New Trusted HW Standard For Windows 8 To Support Chinese Crypto 87
An anonymous reader writes "A new version of the Trusted Platform Module, called TPM2 or TPM 2.0 by Microsoft, has apparently been designed specifically for the release of Windows 8 this week. The details of this new standard have been kept secret. But a major update to the original TPM standard, which came out 10 years ago, seems to have been very quietly released on the Trusted Computing web site (FAQ) earlier this month. Following in the footsteps of the original, this version is quite a challenging read (security through incomprehensibility?). But this new version also seems to support some controversial crypto algorithms that were made public by the 'State Encryption Management Bureau' of China for the first time about 2 years ago. This is roughly the time that Microsoft seems to have begun working in earnest on TPM2, Windows 8, and probably even Surface. But that's probably just a coincidence. This crypto is controversial because of serious EU concerns with domestic restrictions on the implementation, use, and importation of cryptography in China."
Re:Good crypto is born secret, even in the US (Score:0, Interesting)
Is this a joke?

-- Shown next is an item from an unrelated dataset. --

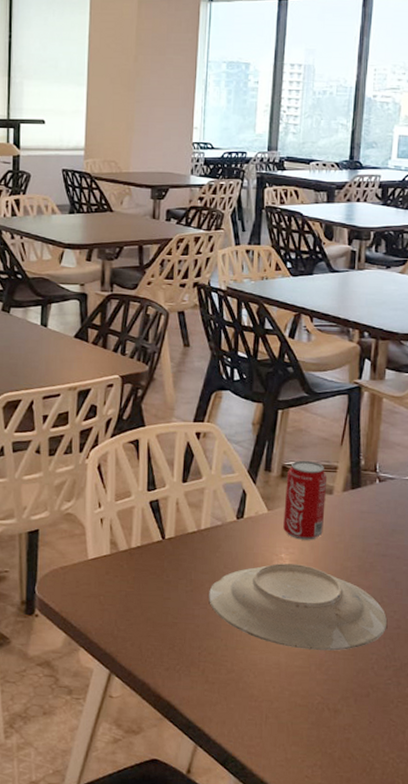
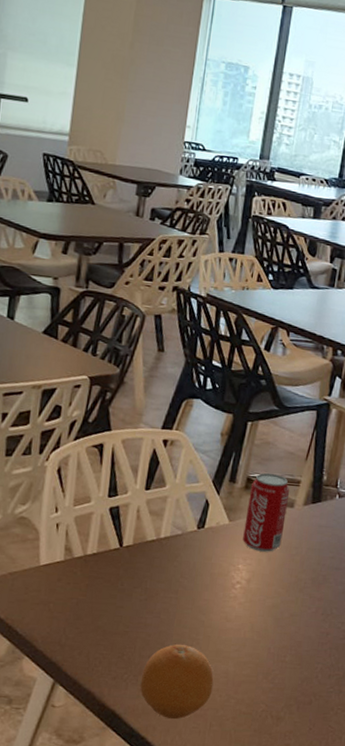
fruit: none [193,635,266,711] -> present [140,644,214,720]
plate: present [209,563,388,651] -> none [162,574,335,660]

You're effectively advocating Security through Obscurity, which is a laughable concept.
Most real encryption techniques are based on something that's in theory publicly knowable but mathematically difficult (as in, hard enough to compute given $$$ processing power that you won't be able to do it in your lifetime). Algorithms that don't fit the bill (because processing technology has gotten better or because they're flawed) are replaced over time by algorithms and key sizes that again fit the bill. The most widely used and secure encryption techniques require no secrecy (except, of course, that you keep your private key secret).
The most interesting part (Score:3, Interesting)
From the FAQ: "TPM 2.0 is intended to be usable for a very broad range of platforms from embedded systems to mobile devices to PCs to servers." In other words, TCG is not dead but actively pushing TPMs to new platforms.
A use case: in case of theft, the permanent storage of your device can be protected against reading the flash memory (of course, assuming your device is locked in the first place) in the same fashion as Bitlocker works on PCs. The secret key with which your corporate data is encrypted can be stored in the TPM bound to a password and/or PCRs. (Assuming, of course, that the TPM itself is not hacked using physical attacks (DPA, etc.). But at least, it raises the bar for the average thief.)
Re:Good crypto is born secret, even in the US (Score:3, Interesting)
The algorithm is intentionally obscure to waste processing time as to make brute forcing it impractical.
The private key (the input to the algorithm) is obscure. The algorithm is typically public. The most widely used ones (like AES) are quite public.
You don't know what you're talking about.
Re:TPM Of Evil (Score:4, Interesting)
Trusted computing has a needlessly bad rap because of kneejerk reactions like this one. In fact it's a flexible and general tool that can be used for many purposes.
Because I'm lazy, I'll just copy and paste a comment I made in another thread about TPM
Ever since TPM was created, we're always just a few bits and bytes away from having it leveraged against us, by them.
And by "us" I mean "the computer users."
By "them" I mean "the hardware manufacturers and software/media companies."
Example: The newest motherboards don't *need* the ability to disable trusted boot. Heck, it'd have been easier to not include it!
We're more or less at the mercy of a small number of companies and their design decisions.